Content starts

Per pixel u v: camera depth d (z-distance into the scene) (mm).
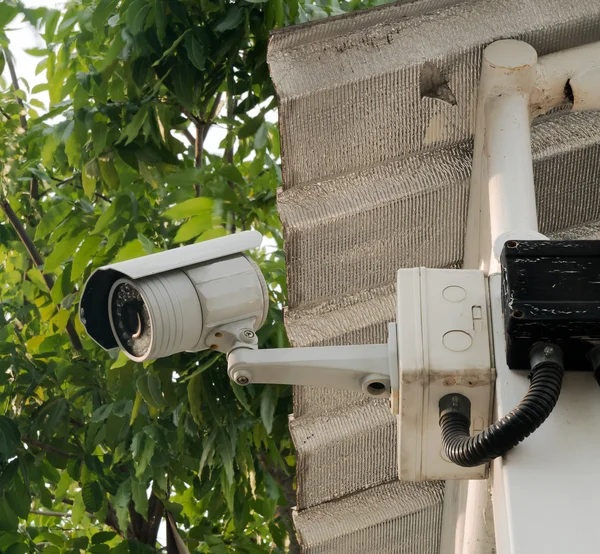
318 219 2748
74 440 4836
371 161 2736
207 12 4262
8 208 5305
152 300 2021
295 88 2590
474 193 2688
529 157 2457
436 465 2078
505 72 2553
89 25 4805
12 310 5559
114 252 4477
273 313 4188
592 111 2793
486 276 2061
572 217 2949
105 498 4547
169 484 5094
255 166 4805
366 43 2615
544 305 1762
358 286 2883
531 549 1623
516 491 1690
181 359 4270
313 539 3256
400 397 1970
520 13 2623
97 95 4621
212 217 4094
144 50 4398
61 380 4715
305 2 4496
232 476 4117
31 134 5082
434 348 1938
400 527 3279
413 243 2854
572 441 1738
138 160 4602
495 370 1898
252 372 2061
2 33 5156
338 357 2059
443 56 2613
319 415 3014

Content ends
Content starts

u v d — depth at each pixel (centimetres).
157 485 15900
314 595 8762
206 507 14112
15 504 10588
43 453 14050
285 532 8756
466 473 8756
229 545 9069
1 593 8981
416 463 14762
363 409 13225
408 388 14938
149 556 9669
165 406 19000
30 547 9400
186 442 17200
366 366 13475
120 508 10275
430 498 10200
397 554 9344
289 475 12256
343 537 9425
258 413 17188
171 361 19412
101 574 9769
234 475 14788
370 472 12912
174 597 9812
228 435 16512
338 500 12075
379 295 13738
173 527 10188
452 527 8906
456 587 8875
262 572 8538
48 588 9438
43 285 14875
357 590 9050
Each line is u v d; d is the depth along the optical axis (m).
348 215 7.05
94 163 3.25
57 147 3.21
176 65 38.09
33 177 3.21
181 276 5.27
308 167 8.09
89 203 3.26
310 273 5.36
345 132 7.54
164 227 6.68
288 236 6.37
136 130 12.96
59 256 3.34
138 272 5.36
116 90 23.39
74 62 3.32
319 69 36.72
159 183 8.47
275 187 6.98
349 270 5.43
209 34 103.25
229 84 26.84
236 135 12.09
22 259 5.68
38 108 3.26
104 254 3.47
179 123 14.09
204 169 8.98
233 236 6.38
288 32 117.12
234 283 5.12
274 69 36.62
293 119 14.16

Content ends

• WHAT TO WORK ON: Set down again, word for word, the stretch of records from the line with "74 440 4836" to the line with "319 415 3014", both of those lines included.

• EXERCISE SOLUTION:
74 440 4836
371 161 2736
207 12 4262
8 208 5305
152 300 2021
295 88 2590
474 193 2688
529 157 2457
436 465 2078
505 72 2553
89 25 4805
12 310 5559
114 252 4477
273 313 4188
592 111 2793
486 276 2061
572 217 2949
105 498 4547
169 484 5094
255 166 4805
366 43 2615
544 305 1762
358 286 2883
531 549 1623
516 491 1690
181 359 4270
313 539 3256
400 397 1970
520 13 2623
97 95 4621
212 217 4094
144 50 4398
61 380 4715
305 2 4496
232 476 4117
31 134 5082
434 348 1938
400 527 3279
413 243 2854
572 441 1738
138 160 4602
495 370 1898
252 372 2061
2 33 5156
338 357 2059
443 56 2613
319 415 3014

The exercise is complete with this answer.